The research of Professor Kerry Howell and her team focuses on deep-sea ecology, deep-sea conservation and management, spatial planning, high seas / deep-sea marine protected areas, habitat classification, habitat mapping, predictive species modelling, deep-sea food webs, and the ecosystem impacts of deep-water fisheries.

Professor Howell and members of her team have conducted deep-sea surveys for the Joint Nature Conservation Committee (JNCC) in UK waters, participating in cruises to collect video data and using predictive modelling and habitat mapping methods to produce maps that help to conserve deep-sea species by informing the policy makers that create Marine Protected Areas (MPAs).

Mapping the deep project

Professor Kerry Howell and her research team are leading the way in the field of deep-sea habitat mapping through the Mapping the Deep Project. This project will provide marine environmental managers with accurate maps on which to make decisions about where we allow human activities such as fishing and mining to go on, and placement of Marine Protected Areas.

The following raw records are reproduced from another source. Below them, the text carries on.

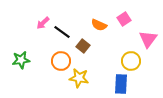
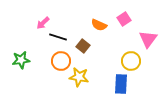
black line: moved 4 px left, 5 px down; rotated 18 degrees counterclockwise
yellow star: moved 1 px up
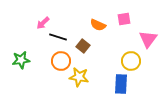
pink square: rotated 24 degrees clockwise
orange semicircle: moved 1 px left
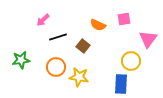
pink arrow: moved 3 px up
black line: rotated 36 degrees counterclockwise
orange circle: moved 5 px left, 6 px down
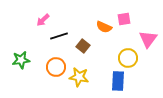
orange semicircle: moved 6 px right, 2 px down
black line: moved 1 px right, 1 px up
yellow circle: moved 3 px left, 3 px up
blue rectangle: moved 3 px left, 3 px up
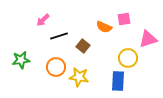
pink triangle: rotated 36 degrees clockwise
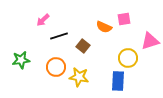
pink triangle: moved 2 px right, 2 px down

These maps will also allow us to learn more about what habitats are in our deep-sea, which ones are rare, and which are most vulnerable to human activities.

The mapping the deep project uses state of the art equipment such as multibeam and Remotely Operated Vehicles, combined with modelling techniques to look at the different habitats in the deep-sea and the environmental conditions they are found under. For example, if we can show that cold water coral reefs are most likely to grow at certain depths, on rocky, sloped terrain, we can use this knowledge to predict where else might expect to find them. This is the basis if predictive habitat mapping.

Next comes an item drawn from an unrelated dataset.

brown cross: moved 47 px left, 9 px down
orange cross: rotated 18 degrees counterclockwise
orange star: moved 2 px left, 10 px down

The Mapping the Deep project has already produced coarse scale predictive maps of the distribution of three highly vulnerable deep-sea habitats which can now be used to help target future survey and conservation work. Further details about the Mapping the Deep project are available in our project film.

NERC project

In 2012 Professor Kerry Howell was allocated Natural Environment Research Council (NERC) funding to supervise a PhD studentship entitled “Investigating the role of offshore banks and seamounts as stepping stones for dispersal”. Rebecca Ross is the student who will be working on this interdisciplinary project which combines the biological modelling of the 'mapping the deep' project with physical oceanographic modelling in order to assess the dispersal ability and connectivity of deep-sea animal populations.

The project aims to provide empirical evidence to three current seamount theories: seamounts are important stepping stones for trans-oceanic dispersal of species; populations of invertebrates on seamounts are the source of propagules for nearby slope sinks; and that seamounts have acted and can act as biological refugia from large-scale catastrophic environmental events.

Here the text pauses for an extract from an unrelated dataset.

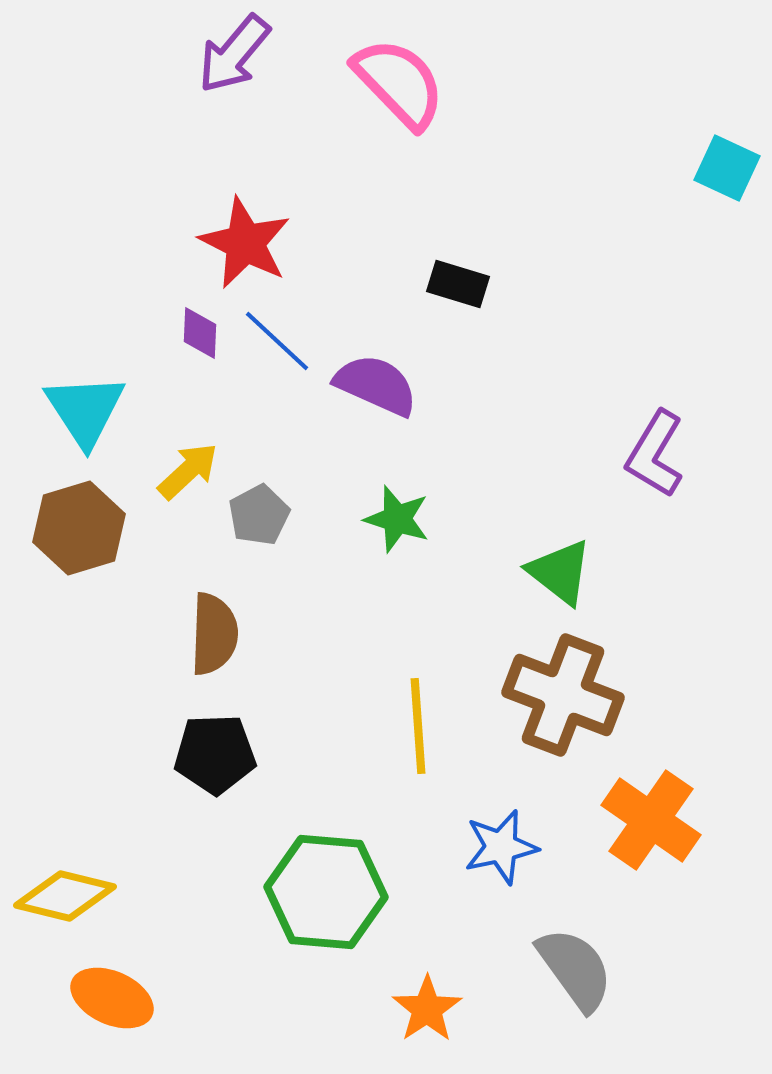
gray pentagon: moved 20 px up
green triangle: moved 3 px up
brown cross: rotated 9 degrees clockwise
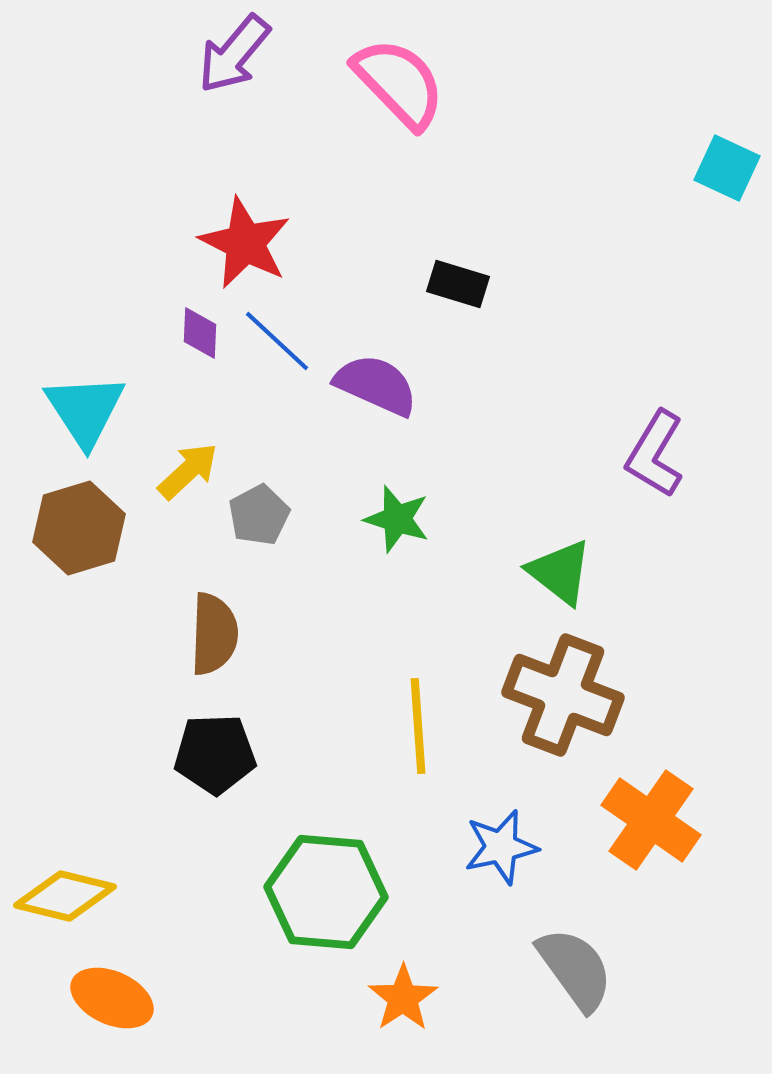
orange star: moved 24 px left, 11 px up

The importance of seamounts and other topographic highs in the dispersal of larvae is also important in the context of marine conservation - global efforts to establish networks of Marine Protected Areas (MPAs) require a basic understanding of how populations are connected in order to ensure MPA networks are ‘ecologically coherent’. This project is co-supervised by Dr Alex Nimmo Smith and Dr Vasyl Vlasenko of University of Plymouth.